What’s wrong with this picture?
It is the elephant in the room. There while everyone pretends that it isn’t. It is the bugaboo, the mother of all uncomfortable topics for all kinds of people for all kinds of reasons. No one wants to admit it, but the evidence is there for all to see.

What is wrong with the black athlete?

Anyone who follows sports or the news can bear witness to it. Daily, monthly, yearly; prominent athletes, prominent black athletes, cannot seem to stay on the straight and narrow. The list is extensive, expansive and far from distinguished. High school, college, professionals the black athletes who have run afoul of the law covers like a blanket both in the scope of the crimes to the names involved. Michael Vick, Kobe Bryant, Rae Carruth, Jayson Williams, OJ Simpson, Richie Parker, Maurice Clarett, Marion Jones and now Lawrence Taylor (again) the list is long and ignominious.

Let me say this first of all-please don’t blame it all on their upbringing. Many athletes come from underprivileged homes, single parent households and terrible surroundings and rise above the circumstances of their youth while toeing the lines required by the society in which we live. This is usually a testament to both their iron will and the iron will of those around them-mothers, family, friends, teachers, coaches and occasionally, only occasionally, fathers. It’s not where you begin the journey, but where you take it and where you end up.

So if not the upbringing, what is it then? In the nature versus nurture argument, its much easier to blame nurture, and ignore the impact of nature.
Are black athletes (and obviously by extension, black men) predisposed to the type of violence we’ve heard described routinely? Are these athletes apathetic to the social mores that dictate routinely killing dogs is inhumane? Is that really what its about, and we as a society are too polite to face it?

It’s the media’s fault, right? They want to make the brothers look bad. They want it instill/reinforce the image of the black man as just some type of Neanderthal prone to violence and incapable of following the rule of law. Keeping the black man down.

 
 
A friend of mine who is a NYPD officer once said to me when we were having a discussion about crooked cops: “If you were a thief, you were a thief before you put on the uniform. The uniform didn’t make you a thief” There’s a lot of truth in that, I think, and the same probably applies to the athletes who commit crimes. If you were a drug abuser/dealer, a woman beater, habitual drunk driver, dog fighting ringleader or murderer, you were most likely predisposed, somwhere along the line, to that mentality and pattern of behavior anyway.
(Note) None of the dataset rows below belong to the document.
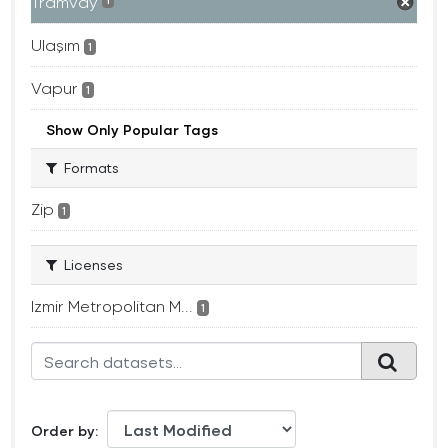
Tramvay
1
Ulaşım
1
Vapur
1
Show Only Popular Tags
Formats
Zip
1
Licenses
Izmir Metropolitan M...
1
Order by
That being said, the constant reports of young, famous, financially well off black men running afoul of the law leaves one puzzled at the disproportionate disparity of their criminal activity to white or Hispanic athletes.

I think a lot of it has to do with the kill or be killed environment a lot of athletes were raised in, fawning attention from adults looking for their own ticket out of the same surroundings, coupled with an inability to separate trustworthy people from those just hanging around for a handout.

It’s a vicious circle, and while the media does look at these athletes as ‘disposable heroes’ to be built up and torn down, they also aren’t forcing anyone to get behind the wheel after drinking too much. Or to beat your wife. Unfortunately a lot of young black men are learning too late in life that the rules of society do apply to them, years after being relentlessly barraged with the type of attention that make them think these rules don’t. But that’s just my opinion.